Like this is my array of objects:
var x = [
{_id: 1, total: 25},
{_id: 1, total: 22},
{_id: 2, total: 4},
{_id: 2, total: 32},
{_id: 3, total: 56},
{_id: 4, total: 21},
{_id: 4, total: 58},
]
Now I want to achieve all total sum of similar object keys like this
[
{_id: 1, total: 47},
{_id: 2, total: 36},
{_id: 3, total: 25},
{_id: 4, total: 79},
]
Can anyone suggest how to do this on es6
Use reduce. reduce is an array method that can transform an array into something else, i.e. another array that can have different length. map will always return an array with the same number of elements. And filter can return an array that has less elements but the elements will be unchanged.
Reduce gives you the more flexible behavior. You can change the elements and you can store them in whatever way you like.
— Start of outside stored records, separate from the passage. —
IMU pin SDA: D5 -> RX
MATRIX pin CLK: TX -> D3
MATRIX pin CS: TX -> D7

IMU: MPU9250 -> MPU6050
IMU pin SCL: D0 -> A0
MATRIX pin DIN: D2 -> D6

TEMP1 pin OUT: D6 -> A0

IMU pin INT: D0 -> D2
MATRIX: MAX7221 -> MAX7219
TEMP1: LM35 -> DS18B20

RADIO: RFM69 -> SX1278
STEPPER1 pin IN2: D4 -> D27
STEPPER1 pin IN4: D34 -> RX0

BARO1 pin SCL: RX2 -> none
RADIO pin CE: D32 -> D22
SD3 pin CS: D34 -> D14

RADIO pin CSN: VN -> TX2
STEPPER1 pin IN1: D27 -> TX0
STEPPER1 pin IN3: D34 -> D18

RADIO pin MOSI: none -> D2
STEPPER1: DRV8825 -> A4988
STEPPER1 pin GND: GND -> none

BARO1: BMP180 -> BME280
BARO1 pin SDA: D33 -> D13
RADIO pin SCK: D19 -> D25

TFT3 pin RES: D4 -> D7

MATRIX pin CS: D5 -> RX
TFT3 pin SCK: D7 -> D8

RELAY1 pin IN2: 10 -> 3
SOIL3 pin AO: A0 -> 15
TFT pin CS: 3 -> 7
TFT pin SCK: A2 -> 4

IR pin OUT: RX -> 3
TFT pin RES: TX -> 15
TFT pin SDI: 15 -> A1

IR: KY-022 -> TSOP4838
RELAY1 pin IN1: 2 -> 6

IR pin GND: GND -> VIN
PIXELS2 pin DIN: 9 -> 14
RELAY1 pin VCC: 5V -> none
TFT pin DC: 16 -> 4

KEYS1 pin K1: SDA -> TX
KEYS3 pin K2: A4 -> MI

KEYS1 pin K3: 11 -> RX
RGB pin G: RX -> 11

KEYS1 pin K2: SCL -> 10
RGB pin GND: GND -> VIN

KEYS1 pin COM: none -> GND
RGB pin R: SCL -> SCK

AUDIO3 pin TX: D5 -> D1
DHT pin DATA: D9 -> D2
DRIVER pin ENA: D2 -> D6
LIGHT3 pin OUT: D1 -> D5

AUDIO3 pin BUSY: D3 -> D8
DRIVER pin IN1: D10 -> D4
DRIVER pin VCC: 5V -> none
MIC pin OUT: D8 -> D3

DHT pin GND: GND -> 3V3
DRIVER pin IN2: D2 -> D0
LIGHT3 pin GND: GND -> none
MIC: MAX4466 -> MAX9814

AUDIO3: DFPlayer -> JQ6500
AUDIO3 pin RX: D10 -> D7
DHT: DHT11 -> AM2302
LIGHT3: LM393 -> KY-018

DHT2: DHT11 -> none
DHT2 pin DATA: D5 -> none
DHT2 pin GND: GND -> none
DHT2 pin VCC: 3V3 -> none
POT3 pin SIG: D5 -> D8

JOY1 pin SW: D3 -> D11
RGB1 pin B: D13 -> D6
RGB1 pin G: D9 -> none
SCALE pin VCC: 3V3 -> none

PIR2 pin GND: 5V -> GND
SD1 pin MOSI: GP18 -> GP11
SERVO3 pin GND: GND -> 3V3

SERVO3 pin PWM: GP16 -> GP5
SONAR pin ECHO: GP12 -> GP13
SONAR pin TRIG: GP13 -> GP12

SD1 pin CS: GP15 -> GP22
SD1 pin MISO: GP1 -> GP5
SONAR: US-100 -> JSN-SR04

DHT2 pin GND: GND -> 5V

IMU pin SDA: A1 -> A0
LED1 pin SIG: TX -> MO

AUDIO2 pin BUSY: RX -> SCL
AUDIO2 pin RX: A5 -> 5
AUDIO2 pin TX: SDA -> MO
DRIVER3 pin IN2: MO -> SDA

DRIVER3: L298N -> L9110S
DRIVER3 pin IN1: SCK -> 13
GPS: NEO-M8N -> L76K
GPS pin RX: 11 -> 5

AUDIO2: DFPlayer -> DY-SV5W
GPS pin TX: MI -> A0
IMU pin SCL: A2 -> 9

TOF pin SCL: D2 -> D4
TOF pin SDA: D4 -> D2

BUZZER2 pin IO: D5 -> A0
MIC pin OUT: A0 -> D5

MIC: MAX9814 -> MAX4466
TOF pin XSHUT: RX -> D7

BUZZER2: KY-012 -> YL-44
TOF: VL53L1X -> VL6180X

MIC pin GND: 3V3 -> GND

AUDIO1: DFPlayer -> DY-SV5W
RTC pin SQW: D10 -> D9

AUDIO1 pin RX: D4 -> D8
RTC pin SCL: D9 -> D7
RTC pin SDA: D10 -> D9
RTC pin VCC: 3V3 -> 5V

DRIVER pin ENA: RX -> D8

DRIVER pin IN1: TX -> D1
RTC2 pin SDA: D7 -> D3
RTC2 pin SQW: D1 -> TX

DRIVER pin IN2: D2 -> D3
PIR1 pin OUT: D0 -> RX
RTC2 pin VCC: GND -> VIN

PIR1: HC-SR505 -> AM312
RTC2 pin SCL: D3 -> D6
const result = x.reduce((acc, el) => {
const index = acc.findIndex(({_id}) => el._id === _id);
if (index > -1) {
acc[index].total += el.total;
} else {
acc.push({...el});
}
return acc;
}, [])
console.log(result);
In case if this code would run often and on large arrays, you can use more performant but a little more complex solution where we use a hash table to store the data:
var x = [
{_id: 1, total: 25},
{_id: 1, total: 22},
{_id: 2, total: 4},
{_id: 2, total: 32},
{_id: 3, total: 56},
{_id: 4, total: 21},
{_id: 4, total: 58},
]
const temp = {};
for (const el of x) {
temp[el._id] = (temp[el._id] || 0) + el.total;
}
const result = Object.entries(temp).map(([_id, total]) => ({_id, total}));
console.log(result);
But before starting optimizing you should always check if it's worth doing by running perf tools.